28.1.07

Dia 28 de Janeiro - S. Tomás de Aquino






Fresco de Fra Angelico

Reproduzo aqui um fragmento do estudo de Eric Voegelin sobre o "intellectus bovinus" como lhe chamaram. (Tradução a publicar em breve nos Estudos de Ideias Políticas)

A obra de Tomás de Aquino (1225-1274) absorveu-o literalmente - morreu exausto antes de perfazer 50 anos - e absorveu-o existencialmente porque foi a expressão de uma vida ao serviço da investigação e ordenamento dos problemas da sua época. Afirmar que foi um grande pensador sistemático é uma meia-verdade. Sabia aplicar a sua mente imperial à multiplicidade de assuntos que o atraíam e distinguia-se por ter uma personalidade rica em sensibilidade, magnanimidade, energia intelectual e espírito sublime. A exclusiva vontade de ordenamento poderia produzir um sistema que fosse mais notável pela coerência do que pela captação da realidade. A grande receptividade poderia ter originado uma enciclopédia. Mas as duas faculdades combinaram-se num sistema que assinala o impulso dinâmico de Deus para o mundo através da causalidade criadora, e do mundo para Deus através do desiderium naturale:

A origem desta combinação deve-se ao sentimento que fez de Tomás um santo: a experiência da identidade entre a verdade de Deus e a realidade do mundo.
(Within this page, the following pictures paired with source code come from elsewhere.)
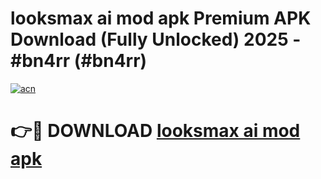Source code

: # looksmax ai mod apk Premium APK Download (Fully Unlocked) 2025 - #bn4rr (#bn4rr)

[![acn](https://github.com/user-attachments/assets/0f9c940e-d8b0-45ae-aac7-cd30a18b3e1c)](https://app.mediaupload.pro?title=looksmax_ai_mod_apk&ref=14F)

# 👉🔴 DOWNLOAD [looksmax ai mod apk](https://app.mediaupload.pro?title=looksmax_ai_mod_apk&ref=14F)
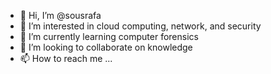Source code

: - 👋 Hi, I’m @sousrafa
- 👀 I’m interested in cloud computing, network, and security 
- 🌱 I’m currently learning computer forensics 
- 💞️ I’m looking to collaborate on knowledge 
- 📫 How to reach me ...

<!---
sousrafa/sousrafa is a ✨ special ✨ repository because its `README.md` (this file) appears on your GitHub profile.
You can click the Preview link to take a look at your changes.
--->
"A ordem das coisas na verdade é a ordem das coisas no ser". Esta frase da Summa Contra Gentiles significa que o intelecto divino está impresso na estrutura do mundo; que a descrição ordenada do mundo resultará num sistema que descreve a verdade de Deus: que cada ser tem a sua razão e sentido na hierarquia da criação divina; que cumpre a finalidade da existência ordenando-se ao fim último que é Deus.

A frase também se aplica ao homem individual. Ontologicamente, o intelecto humano veicula a marca do intelecto divino. Metodologicamente, o uso do intelecto revela a verdade de Deus manifesta no mundo. Praticamente, a tarefa do pensamento significa a orientação da mente para Deus.
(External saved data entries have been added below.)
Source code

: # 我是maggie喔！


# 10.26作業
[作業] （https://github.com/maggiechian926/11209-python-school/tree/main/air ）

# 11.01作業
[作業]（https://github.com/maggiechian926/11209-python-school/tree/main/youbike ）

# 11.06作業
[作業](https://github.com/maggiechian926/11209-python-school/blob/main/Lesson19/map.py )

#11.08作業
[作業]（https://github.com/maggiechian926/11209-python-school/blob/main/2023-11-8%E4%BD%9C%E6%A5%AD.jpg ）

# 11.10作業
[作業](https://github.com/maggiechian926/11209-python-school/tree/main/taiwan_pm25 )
Na história do pensamento político, Tomás de Aquino divide duas eras: os seus poderes de harmonização foram capazes de criar um sistema espiritual que absorveu os conteúdos do mundo em transição: o povo revolucionário, o príncipe natural e o intelectual independente. O seu sistema é medieval enquanto manifestação do espiritualismo cristão: é moderno porque expressa as forças que vão determinar a história política do Ocidente até aos nossos dias - o povo organizado com constituição, a sociedade comercial burguesa, espiritualismo da Reforma e o intelectualismo da ciência. Alcançou esta espantosa concentração do passado e do futuro mediante o milagre da sua personalidade. Absorveu e manteve em equilíbrio sentimentos muito distintos. Tinha algo da receptividade de Frederico II às forças da época, mas ultrapassa-o em espiritualidade. Realça o individualismo de carácter de João de Salisbury pelo personalismo espiritual cristão; o seu humanismo digere Aristóteles e cria o estudo das instituições israelitas; o individualismo espiritual de S. Francisco aparece ainda mais radical no espiritualismo de Tomás; o populismo franciscano é continuado pela evocação da comunidade do homens politicamente livres enquanto a limitação de Cristo aos pobres é ultrapassado pelo reconhecimento das funções do príncipe; a consciência secular de Fiora é traduzida nas ideias da expansão da Igreja no mundo. O horizonte estreito da irmandade monástica é alargado à visão imperial de um mundo de comunidades perfeitas cristãs; o intelectualismo de Sigério é equilibrado por uma orientação mas com uma espiritualidade igualmente forte.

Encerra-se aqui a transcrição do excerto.